* [HOW TO COMPLETE THIS TASK]: Put the lines from the one with "CBAS-M1904B-wz15_(Spo01M06)" to the one with "时产300吨移动破报价范围：80—上百万元" into a Markdown table with the columns No. and Text, numbering each line and leaving out blank lines and pictures.

* [SUPPLIED DATA]:

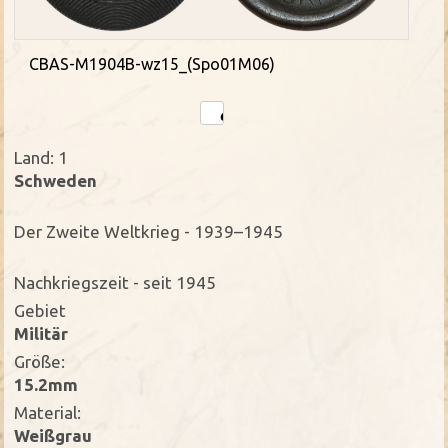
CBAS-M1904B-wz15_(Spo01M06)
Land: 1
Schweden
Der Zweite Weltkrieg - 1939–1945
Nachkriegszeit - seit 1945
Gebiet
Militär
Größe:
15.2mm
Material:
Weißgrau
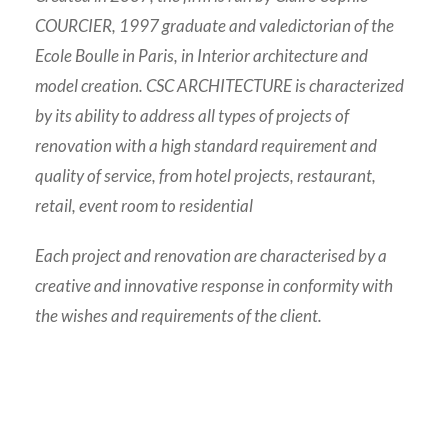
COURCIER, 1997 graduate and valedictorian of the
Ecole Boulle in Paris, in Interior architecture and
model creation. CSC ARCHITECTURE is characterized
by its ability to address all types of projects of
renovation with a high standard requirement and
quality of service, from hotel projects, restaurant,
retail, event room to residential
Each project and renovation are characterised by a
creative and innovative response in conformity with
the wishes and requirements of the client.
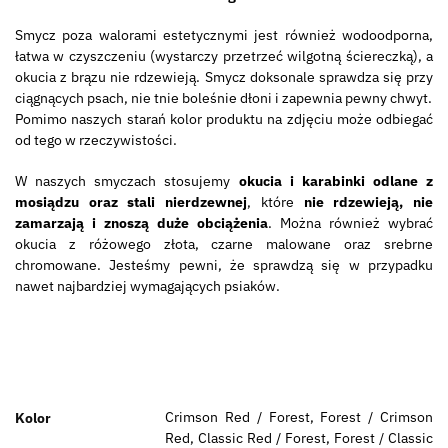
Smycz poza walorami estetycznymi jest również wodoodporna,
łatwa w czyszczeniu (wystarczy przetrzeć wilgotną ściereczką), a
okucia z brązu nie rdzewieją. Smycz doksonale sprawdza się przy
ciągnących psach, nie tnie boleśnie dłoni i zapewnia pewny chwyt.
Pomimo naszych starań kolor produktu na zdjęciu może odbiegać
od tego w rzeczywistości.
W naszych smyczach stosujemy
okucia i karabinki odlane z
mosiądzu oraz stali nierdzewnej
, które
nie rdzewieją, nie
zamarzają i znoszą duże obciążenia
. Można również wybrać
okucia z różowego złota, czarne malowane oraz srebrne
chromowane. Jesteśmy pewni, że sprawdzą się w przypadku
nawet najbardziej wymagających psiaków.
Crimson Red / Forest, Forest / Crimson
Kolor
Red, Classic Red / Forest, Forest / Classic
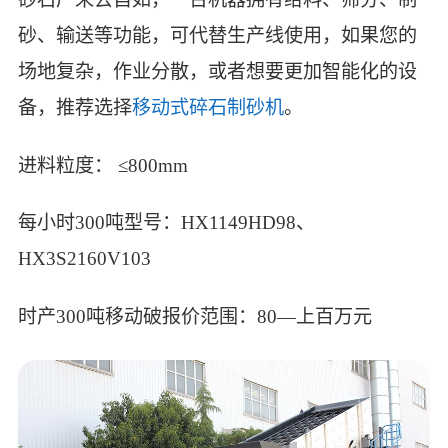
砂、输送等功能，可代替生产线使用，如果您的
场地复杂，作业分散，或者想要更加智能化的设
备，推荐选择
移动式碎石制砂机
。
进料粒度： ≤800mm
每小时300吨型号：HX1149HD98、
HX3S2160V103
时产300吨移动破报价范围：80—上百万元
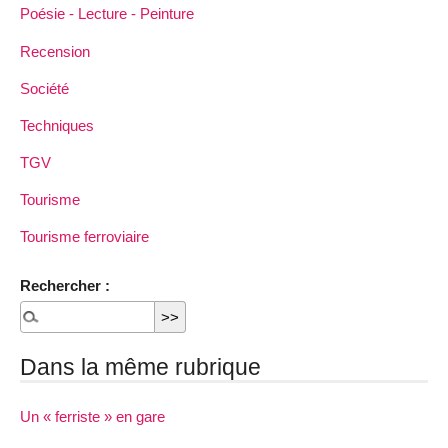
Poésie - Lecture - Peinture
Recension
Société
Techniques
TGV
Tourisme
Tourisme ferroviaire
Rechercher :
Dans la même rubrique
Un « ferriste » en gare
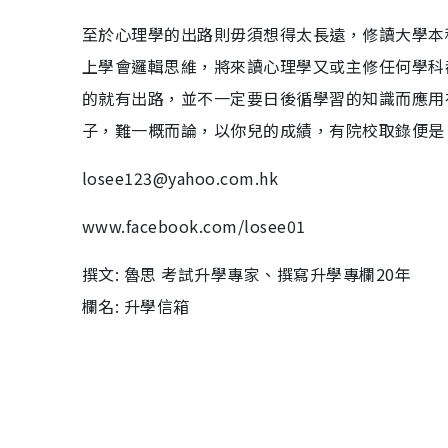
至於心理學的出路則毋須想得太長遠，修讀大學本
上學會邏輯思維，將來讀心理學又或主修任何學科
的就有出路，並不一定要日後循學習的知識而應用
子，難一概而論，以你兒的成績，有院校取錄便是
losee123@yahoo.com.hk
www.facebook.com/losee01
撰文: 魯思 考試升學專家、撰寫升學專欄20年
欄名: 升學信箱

---

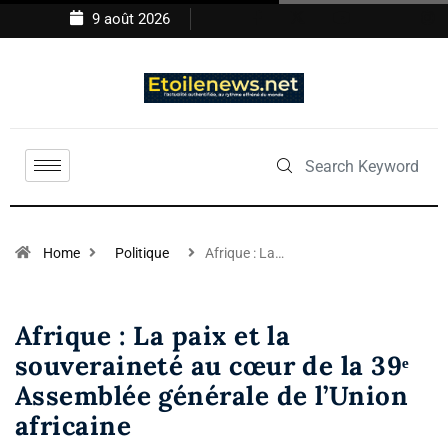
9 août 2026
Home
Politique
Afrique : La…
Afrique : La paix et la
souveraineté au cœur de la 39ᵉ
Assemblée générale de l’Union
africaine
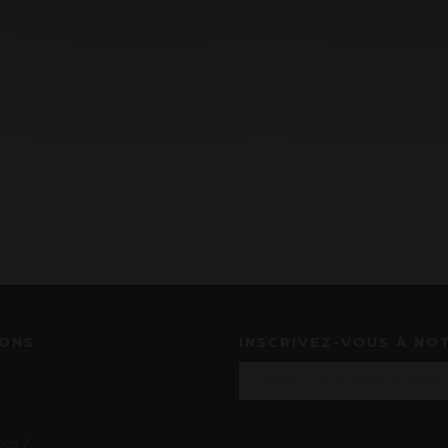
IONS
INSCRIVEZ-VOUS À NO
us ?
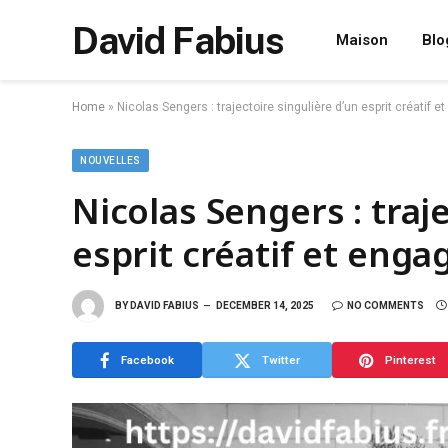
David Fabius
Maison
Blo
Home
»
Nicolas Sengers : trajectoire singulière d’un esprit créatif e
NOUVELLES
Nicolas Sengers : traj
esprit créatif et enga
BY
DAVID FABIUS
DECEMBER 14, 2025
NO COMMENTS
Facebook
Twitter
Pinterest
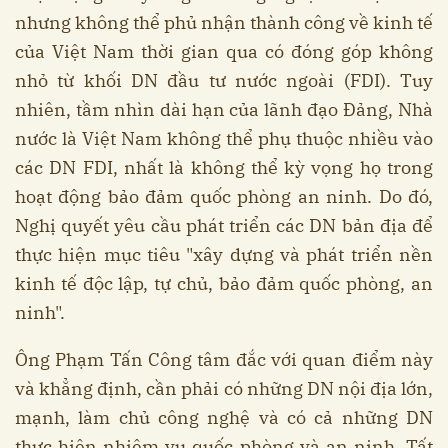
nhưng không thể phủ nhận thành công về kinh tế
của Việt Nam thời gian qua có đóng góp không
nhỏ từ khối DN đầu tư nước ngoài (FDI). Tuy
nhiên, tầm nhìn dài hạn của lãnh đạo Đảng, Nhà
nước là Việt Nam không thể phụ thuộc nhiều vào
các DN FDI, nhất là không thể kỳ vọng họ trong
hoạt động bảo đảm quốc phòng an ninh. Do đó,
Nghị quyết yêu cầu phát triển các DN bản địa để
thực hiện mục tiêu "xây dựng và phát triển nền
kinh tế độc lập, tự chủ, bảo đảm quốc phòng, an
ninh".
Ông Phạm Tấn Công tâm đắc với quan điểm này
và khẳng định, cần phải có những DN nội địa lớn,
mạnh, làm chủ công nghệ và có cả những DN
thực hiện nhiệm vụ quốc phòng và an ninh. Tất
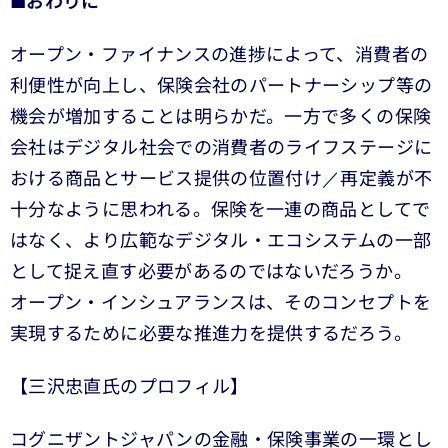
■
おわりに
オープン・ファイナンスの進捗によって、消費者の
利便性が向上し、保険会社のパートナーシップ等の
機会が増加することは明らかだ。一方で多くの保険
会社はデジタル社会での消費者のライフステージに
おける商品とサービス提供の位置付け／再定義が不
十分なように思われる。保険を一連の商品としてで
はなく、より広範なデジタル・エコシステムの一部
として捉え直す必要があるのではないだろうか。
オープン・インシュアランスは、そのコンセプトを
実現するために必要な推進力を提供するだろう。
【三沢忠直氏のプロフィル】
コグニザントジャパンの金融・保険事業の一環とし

==

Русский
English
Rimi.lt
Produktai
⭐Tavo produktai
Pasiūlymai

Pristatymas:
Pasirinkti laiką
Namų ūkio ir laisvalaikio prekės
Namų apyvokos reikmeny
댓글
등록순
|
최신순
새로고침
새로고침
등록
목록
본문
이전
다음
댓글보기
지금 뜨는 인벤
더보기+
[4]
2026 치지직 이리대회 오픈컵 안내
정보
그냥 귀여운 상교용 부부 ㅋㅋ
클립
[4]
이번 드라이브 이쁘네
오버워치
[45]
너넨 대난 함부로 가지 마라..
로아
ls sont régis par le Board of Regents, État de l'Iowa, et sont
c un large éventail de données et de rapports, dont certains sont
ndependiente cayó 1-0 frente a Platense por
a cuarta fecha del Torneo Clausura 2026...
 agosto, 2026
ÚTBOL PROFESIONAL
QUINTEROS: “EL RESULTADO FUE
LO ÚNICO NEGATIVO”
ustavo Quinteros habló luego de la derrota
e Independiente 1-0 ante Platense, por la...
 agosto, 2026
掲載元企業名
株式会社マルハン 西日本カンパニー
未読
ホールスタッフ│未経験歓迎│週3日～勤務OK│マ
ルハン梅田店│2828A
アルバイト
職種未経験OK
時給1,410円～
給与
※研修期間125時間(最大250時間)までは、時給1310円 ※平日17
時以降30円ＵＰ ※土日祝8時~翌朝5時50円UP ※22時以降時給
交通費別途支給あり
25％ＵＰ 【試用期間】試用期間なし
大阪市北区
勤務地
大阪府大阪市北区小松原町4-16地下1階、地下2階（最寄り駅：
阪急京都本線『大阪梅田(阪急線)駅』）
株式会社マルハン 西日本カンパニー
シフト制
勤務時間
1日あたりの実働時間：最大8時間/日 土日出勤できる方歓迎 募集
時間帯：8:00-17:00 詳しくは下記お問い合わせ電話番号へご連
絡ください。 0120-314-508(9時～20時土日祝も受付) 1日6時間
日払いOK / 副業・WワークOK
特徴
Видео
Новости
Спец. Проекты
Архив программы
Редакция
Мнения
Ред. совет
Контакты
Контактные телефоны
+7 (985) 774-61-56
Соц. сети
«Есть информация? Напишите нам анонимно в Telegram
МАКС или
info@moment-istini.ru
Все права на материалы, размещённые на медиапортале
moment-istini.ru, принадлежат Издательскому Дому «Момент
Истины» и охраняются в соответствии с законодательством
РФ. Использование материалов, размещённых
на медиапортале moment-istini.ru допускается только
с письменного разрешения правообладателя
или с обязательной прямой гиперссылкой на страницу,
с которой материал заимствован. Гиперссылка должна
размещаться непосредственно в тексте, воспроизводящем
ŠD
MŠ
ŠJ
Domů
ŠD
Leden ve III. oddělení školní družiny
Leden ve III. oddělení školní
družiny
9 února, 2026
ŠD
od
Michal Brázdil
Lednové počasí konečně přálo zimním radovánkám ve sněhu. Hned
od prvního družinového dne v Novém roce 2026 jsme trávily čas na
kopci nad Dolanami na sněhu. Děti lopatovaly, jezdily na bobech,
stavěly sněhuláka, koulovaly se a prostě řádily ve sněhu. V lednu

* [PROBLEM SOLUTION]:
| No. | Text |
|---|---|
| 1 | CBAS-M1904B-wz15_(Spo01M06) |
| 2 | Land: 1 |
| 3 | Schweden |
| 4 | Der Zweite Weltkrieg - 1939–1945 |
| 5 | Nachkriegszeit - seit 1945 |
| 6 | Gebiet |
| 7 | Militär |
| 8 | Größe: |
| 9 | 15.2mm |
| 10 | Material: |
| 11 | Weißgrau |
| 12 | COURCIER, 1997 graduate and valedictorian of the |
| 13 | Ecole Boulle in Paris, in Interior architecture and |
| 14 | model creation. CSC ARCHITECTURE is characterized |
| 15 | by its ability to address all types of projects of |
| 16 | renovation with a high standard requirement and |
| 17 | quality of service, from hotel projects, restaurant, |
| 18 | retail, event room to residential |
| 19 | Each project and renovation are characterised by a |
| 20 | creative and innovative response in conformity with |
| 21 | the wishes and requirements of the client. |
| 22 | Smycz poza walorami estetycznymi jest również wodoodporna, |
| 23 | łatwa w czyszczeniu (wystarczy przetrzeć wilgotną ściereczką), a |
| 24 | okucia z brązu nie rdzewieją. Smycz doksonale sprawdza się przy |
| 25 | ciągnących psach, nie tnie boleśnie dłoni i zapewnia pewny chwyt. |
| 26 | Pomimo naszych starań kolor produktu na zdjęciu może odbiegać |
| 27 | od tego w rzeczywistości. |
| 28 | W naszych smyczach stosujemy |
| 29 | okucia i karabinki odlane z |
| 30 | mosiądzu oraz stali nierdzewnej |
| 31 | , które |
| 32 | nie rdzewieją, nie |
| 33 | zamarzają i znoszą duże obciążenia |
| 34 | . Można również wybrać |
| 35 | okucia z różowego złota, czarne malowane oraz srebrne |
| 36 | chromowane. Jesteśmy pewni, że sprawdzą się w przypadku |
| 37 | nawet najbardziej wymagających psiaków. |
| 38 | Crimson Red / Forest, Forest / Crimson |
| 39 | Kolor |
| 40 | Red, Classic Red / Forest, Forest / Classic |
| 41 | 砂、输送等功能，可代替生产线使用，如果您的 |
| 42 | 场地复杂，作业分散，或者想要更加智能化的设 |
| 43 | 备，推荐选择 |
| 44 | 移动式碎石制砂机 |
| 45 | 。 |
| 46 | 进料粒度： ≤800mm |
| 47 | 每小时300吨型号：HX1149HD98、 |
| 48 | HX3S2160V103 |
| 49 | 时产300吨移动破报价范围：80—上百万元 |